Quoted text »
▬▬▬
"The Year of the First Step"
(March 25, 2002 - March 24, 2003)
Restoring the "Annual 'town meeting' Forum"
 
 

After more than a decade of preparation, the groundwork1 to restore an "Annual 'town meeting' Public Forum" in the month of March was laid out on February 8, 1999 --- the 235th anniversary of Newburyport's first town meeting. That milestone fell on a regularly scheduled City Council meeting when then Mayor Mary Carrier was to make her State of the City address. To mark the occasion, Ward 3 Councillor Karen Kelley made an historical presentation on City Council floor, introduced as a Motion of Comity and announced by Council President Brenda Reffett. At-large Councillor John W. Pramberg made complementary remarks in a point of personal privilege.

[At the time, former Ward 5 City Councillor Brenda Reffett served as City Council President. That sitting council included Al Lavender (who later served a mayoral term from 2002-2003), Mike Costello (who went on to higher officer, serving as State Representative for Newburyport, Amesbury and Salisbury), Joseph Sullivan (who served as City Solicitor under Mayor Lavender's administration), John W. Pramberg (who retired from public service in 2003) and Audrey McCarthy (the only one of the five councilors-at-large remaining on the city council). Joining Kelley and Reffett as ward councillors on that sitting council: Ward 1 Councillor Bruce Brown, Ward 2 Councillor John Norris, then and present Ward 4 Councillor Erford Fowler and Ward 6 Councillor Tom O'Brien (who presently serves consecutive terms as City Council President). (Note: Since its 1851 charter, the City of Newburyport has spelled "councillor" with the additional "l."]

The presentation referenced a prepared manuscript which had been distributed to each public official, and made available to the general public and the press. The document was an annotated transcript of the Waterside people's remonstrance to the General Court to establish the Waterside (Third Parish) of Newbury as the separate town of Newburyport (link within). On the chamber wall was the city seal with its banner "Terra Marique" meaning "the Waterside" --- and the term was translated for the audience during the presentation.

With this past as a prologue, the draft explored ways for city council to better franchise citizens of the Waterside in the New Millennium. A footnote in the annotations cited a passage in Section 20 of the original 1851 City Charter as a means of restoring the annual March town meeting and other such forums. The energy in the City Hall Auditorium during the High Street meeting held on February 4, 1999 (the prior Thursday) was used as an example of community participation in "town meeting."

It was further noted that in the New Millennium Year 2001 --- Newburyport would celebrate the Sesquicentennial (150th) Anniversary of its establishment as a city form of government --- a celebration which would coincide with the city's year-long Master Plan which would begin in 2000. It followed that Newburyport might honor the occasion by renewing the traditional democratic forum --- the "annual March town meeting" --- added to the budgetary process that commences in March of each year.

The following day, an editorial in the local paper of record reported the councillor's and mayor's presentations about the past and the present respectively, and promoted the community's pursuit of the future --- encouraging both the continued active participation of citizenry and improved ways to better communicate and participate as a community.
▬▬▬
Entries drawn from a collection:
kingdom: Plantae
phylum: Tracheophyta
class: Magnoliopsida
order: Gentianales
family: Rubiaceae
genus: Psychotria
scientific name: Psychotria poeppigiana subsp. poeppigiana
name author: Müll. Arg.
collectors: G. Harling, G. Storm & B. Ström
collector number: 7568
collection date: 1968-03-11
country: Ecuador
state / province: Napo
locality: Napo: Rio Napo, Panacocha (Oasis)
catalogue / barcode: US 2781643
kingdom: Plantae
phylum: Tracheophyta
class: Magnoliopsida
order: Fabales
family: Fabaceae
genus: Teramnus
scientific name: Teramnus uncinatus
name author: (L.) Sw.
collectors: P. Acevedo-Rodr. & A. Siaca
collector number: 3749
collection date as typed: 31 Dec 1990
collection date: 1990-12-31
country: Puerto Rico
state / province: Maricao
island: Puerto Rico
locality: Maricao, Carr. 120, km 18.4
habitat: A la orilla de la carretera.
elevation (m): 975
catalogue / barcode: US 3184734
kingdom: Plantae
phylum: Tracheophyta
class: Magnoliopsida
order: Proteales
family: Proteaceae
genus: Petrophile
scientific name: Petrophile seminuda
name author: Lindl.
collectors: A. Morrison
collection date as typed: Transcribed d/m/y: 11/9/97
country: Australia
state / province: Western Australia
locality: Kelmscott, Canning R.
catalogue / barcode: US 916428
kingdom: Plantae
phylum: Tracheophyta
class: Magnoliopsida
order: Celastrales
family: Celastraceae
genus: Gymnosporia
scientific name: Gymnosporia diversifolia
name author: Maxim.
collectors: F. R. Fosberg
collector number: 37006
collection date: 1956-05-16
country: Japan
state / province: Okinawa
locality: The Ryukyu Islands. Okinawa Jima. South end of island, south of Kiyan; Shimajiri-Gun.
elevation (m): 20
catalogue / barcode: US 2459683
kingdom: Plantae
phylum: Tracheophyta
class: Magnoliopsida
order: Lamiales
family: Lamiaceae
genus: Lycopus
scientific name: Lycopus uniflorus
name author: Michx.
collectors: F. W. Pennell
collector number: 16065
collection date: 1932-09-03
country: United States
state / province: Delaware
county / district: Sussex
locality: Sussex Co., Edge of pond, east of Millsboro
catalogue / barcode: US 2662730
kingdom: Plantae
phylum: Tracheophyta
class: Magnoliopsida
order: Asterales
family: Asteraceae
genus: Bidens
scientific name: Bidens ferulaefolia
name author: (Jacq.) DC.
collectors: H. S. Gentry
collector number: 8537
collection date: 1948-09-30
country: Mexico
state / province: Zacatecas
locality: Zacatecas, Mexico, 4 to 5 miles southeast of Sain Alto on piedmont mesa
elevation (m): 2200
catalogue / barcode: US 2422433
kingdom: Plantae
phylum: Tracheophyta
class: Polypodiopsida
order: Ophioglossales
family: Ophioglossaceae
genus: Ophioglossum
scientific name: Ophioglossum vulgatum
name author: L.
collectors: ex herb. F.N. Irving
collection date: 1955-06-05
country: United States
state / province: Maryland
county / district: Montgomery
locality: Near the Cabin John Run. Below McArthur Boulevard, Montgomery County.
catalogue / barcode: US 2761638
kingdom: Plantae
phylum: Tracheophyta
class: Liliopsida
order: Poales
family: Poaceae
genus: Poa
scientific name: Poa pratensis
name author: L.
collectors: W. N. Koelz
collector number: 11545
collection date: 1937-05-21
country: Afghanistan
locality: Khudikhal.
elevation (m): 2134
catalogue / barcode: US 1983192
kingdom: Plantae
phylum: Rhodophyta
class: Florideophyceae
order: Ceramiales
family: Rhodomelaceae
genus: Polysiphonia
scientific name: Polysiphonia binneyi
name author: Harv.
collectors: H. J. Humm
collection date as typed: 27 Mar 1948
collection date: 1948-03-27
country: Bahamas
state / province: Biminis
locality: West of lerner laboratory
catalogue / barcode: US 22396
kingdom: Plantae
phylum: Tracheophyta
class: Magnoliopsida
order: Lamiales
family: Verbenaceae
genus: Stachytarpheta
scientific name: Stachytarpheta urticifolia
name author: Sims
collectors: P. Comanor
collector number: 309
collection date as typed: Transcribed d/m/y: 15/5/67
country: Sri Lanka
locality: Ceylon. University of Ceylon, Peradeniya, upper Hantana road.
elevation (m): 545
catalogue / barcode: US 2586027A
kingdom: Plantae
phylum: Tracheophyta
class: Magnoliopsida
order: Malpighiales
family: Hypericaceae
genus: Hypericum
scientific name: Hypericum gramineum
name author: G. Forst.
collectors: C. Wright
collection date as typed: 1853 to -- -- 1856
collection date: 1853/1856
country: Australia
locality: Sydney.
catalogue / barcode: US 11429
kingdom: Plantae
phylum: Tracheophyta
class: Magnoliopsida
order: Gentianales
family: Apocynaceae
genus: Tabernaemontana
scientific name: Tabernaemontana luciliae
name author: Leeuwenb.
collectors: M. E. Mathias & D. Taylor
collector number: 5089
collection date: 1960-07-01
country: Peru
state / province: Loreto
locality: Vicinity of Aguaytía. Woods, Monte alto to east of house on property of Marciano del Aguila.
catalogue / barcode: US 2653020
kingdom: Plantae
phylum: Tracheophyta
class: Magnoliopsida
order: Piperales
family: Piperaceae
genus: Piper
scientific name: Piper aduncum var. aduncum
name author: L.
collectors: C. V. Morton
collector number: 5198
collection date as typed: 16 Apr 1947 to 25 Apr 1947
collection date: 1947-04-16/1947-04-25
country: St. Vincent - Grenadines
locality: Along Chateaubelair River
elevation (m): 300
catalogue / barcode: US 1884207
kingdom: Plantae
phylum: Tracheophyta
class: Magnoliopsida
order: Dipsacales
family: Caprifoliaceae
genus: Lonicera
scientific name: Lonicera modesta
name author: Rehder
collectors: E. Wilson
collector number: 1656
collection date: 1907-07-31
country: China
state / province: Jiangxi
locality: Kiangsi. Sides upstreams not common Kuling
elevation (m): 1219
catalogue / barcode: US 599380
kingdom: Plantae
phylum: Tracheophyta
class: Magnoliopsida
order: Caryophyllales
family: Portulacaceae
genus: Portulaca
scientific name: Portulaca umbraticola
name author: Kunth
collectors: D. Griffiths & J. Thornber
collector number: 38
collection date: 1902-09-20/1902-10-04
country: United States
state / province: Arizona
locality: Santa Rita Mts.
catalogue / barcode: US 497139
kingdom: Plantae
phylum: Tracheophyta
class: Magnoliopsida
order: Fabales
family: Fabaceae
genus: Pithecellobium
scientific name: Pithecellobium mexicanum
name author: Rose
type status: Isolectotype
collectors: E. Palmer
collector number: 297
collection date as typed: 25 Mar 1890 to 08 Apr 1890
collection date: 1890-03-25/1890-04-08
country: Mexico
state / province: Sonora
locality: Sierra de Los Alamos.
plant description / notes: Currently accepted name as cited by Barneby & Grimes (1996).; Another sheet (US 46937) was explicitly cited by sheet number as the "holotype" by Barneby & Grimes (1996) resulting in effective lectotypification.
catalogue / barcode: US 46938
▬▬▬
Goal of the exercise » In the Newburyport forum history, recast the paragraph beginning "It was further noted that" as a brief bulleted list that keeps its main facts.

Written answer »
- In 2001, Newburyport would celebrate the Sesquicentennial (150th) Anniversary of its establishment as a city form of government.
- The celebration would coincide with the city's year-long Master Plan, set to begin in 2000.
- The city might honor the occasion by renewing the "annual March town meeting."
- The renewed forum would be added to the budgetary process that begins each March.